Les yeux…l’œil, le regard, la vision. À travers nos yeux, on peut tout ressentir, tout vivre et imaginer le son. Car on n’entend pas avec les yeux. Le groupe bruxellois propose ici tout l’inverse. Utiliser le son pour utiliser et attiser nos yeux. À capter chacun de leurs mouvements. À être attentif aux éléments, à la pertinence de chaque note. Au lâcher prise aussi. Tout est une question d’expérience sensorielle au final. Jusqu’à quel point sommes-nous prêts d’aller les yeux fermés par exemple ? Suivriez-vous quelqu’un les yeux ouverts sans savoir où l’on va ? Ou bien les yeux fermés en connaissant la destination finale ?
Là est tout le concept que je me suis imaginé de ce Drone To The Bone. Le laisser s’imprégner de nos os. Trois morceaux. Trois morceaux longs, improvisés comme dans un rêve hallucinatoire, où on ne sait plus trop ce qui existe ou pas. Et pourtant que ça existe ou non, le maître mot est évidence. Car cet opus est un tout du début à la fin. Et ce tout débouche sur une finalité : le sens qu’on va lui donner, le crédit qu’on va lui accorder. Sa forme.
Pour illustrer ma pensée, essayez de vous représenter une feuille d’arbre, n’importe laquelle. Vous la tenez par la tige et observez toutes les rainures, les filaments de la feuille qui convergent ça et là de chaque côté de la tige, la branche, le lien global. Toutes ces ramifications partent dans tous les sens mais jamais elles ne dépasseront les limites de la feuille. Non dans tous les cas, elles se rassembleront à la pointe de la feuille avec le bout de la tige. Pour finalement former ce tout cohérent : la feuille.
Des Yeux est comme cette feuille. Chaque membre entreprend ce qui lui chante de faire et se laisse guider par sa nature, son destin, ses envies, son aura et sa vision. Mais à un moment donné et ce sans même que ce soit calculé, du moins dans le ressenti, tout se rejoint, se condense, s’intensifie et s’efforce d’exister sous sa forme la plus primaire. Mais cette forme, elle existe, elle respire, on la sent, on la touche, on la vit, on la…voit.

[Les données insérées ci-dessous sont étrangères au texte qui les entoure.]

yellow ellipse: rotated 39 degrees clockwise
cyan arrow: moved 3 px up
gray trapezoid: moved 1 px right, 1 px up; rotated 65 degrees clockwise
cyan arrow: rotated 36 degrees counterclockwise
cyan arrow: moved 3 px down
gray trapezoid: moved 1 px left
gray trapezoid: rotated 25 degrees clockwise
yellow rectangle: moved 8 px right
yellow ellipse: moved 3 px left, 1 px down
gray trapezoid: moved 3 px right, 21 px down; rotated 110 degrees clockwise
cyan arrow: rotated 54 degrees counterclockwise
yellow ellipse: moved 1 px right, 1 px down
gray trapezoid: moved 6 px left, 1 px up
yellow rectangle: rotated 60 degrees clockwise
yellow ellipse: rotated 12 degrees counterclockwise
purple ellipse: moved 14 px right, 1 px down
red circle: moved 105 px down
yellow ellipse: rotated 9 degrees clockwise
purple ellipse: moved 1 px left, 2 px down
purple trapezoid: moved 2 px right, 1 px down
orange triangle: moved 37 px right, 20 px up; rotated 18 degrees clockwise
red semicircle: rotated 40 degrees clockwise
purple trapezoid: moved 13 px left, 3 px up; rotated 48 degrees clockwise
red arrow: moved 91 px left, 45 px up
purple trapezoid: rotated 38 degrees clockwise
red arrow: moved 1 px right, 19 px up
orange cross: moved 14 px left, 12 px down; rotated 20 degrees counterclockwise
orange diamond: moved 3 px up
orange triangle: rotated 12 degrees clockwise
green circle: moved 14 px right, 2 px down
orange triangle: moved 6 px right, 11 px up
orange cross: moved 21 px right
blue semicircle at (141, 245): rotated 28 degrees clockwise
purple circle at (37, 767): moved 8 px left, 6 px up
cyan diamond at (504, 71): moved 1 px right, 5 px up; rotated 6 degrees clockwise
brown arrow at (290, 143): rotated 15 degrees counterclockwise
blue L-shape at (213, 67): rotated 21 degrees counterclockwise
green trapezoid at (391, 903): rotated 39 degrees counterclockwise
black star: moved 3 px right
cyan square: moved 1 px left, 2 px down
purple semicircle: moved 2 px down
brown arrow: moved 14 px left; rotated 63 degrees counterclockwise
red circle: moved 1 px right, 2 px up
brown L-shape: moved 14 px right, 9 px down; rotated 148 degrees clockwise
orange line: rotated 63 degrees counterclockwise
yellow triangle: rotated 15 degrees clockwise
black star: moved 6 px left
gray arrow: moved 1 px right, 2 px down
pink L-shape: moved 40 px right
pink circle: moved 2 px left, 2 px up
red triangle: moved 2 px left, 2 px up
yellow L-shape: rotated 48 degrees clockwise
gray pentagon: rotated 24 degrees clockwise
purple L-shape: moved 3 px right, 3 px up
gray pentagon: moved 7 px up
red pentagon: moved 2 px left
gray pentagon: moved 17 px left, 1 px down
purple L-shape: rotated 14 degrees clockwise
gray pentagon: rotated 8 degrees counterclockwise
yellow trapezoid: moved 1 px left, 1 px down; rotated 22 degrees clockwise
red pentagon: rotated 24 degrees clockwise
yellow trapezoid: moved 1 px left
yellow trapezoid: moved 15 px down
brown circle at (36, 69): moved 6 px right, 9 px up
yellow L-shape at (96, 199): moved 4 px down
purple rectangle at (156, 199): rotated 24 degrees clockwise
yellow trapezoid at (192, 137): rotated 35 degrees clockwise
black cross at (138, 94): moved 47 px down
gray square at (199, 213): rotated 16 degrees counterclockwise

57 minutes de son, dont ce « Backbone », gigantesque fresque, en est presque la moitié, vous laisseront sans mot. Ce second album, proposé par le groupe en téléchargement libre sur leur Bandcamp, est illustré aussi à travers ce visuel démentiel, angoissant. Terriblement détaillé. Il faut le regarder en écoutant l’album une première fois. Ensuite, vous laissez une journée passer. Puis vous vous remettez l’album, confortablement installé. Vous allez voir, cette pochette est imprimée sur votre rétine sans même que vous ne compreniez comment ni pourquoi.
D’ailleurs, vos yeux, vous pouvez les oublier. Car la musique que propose Des Yeux se laisse appréhender et se délecter uniquement les yeux fermés.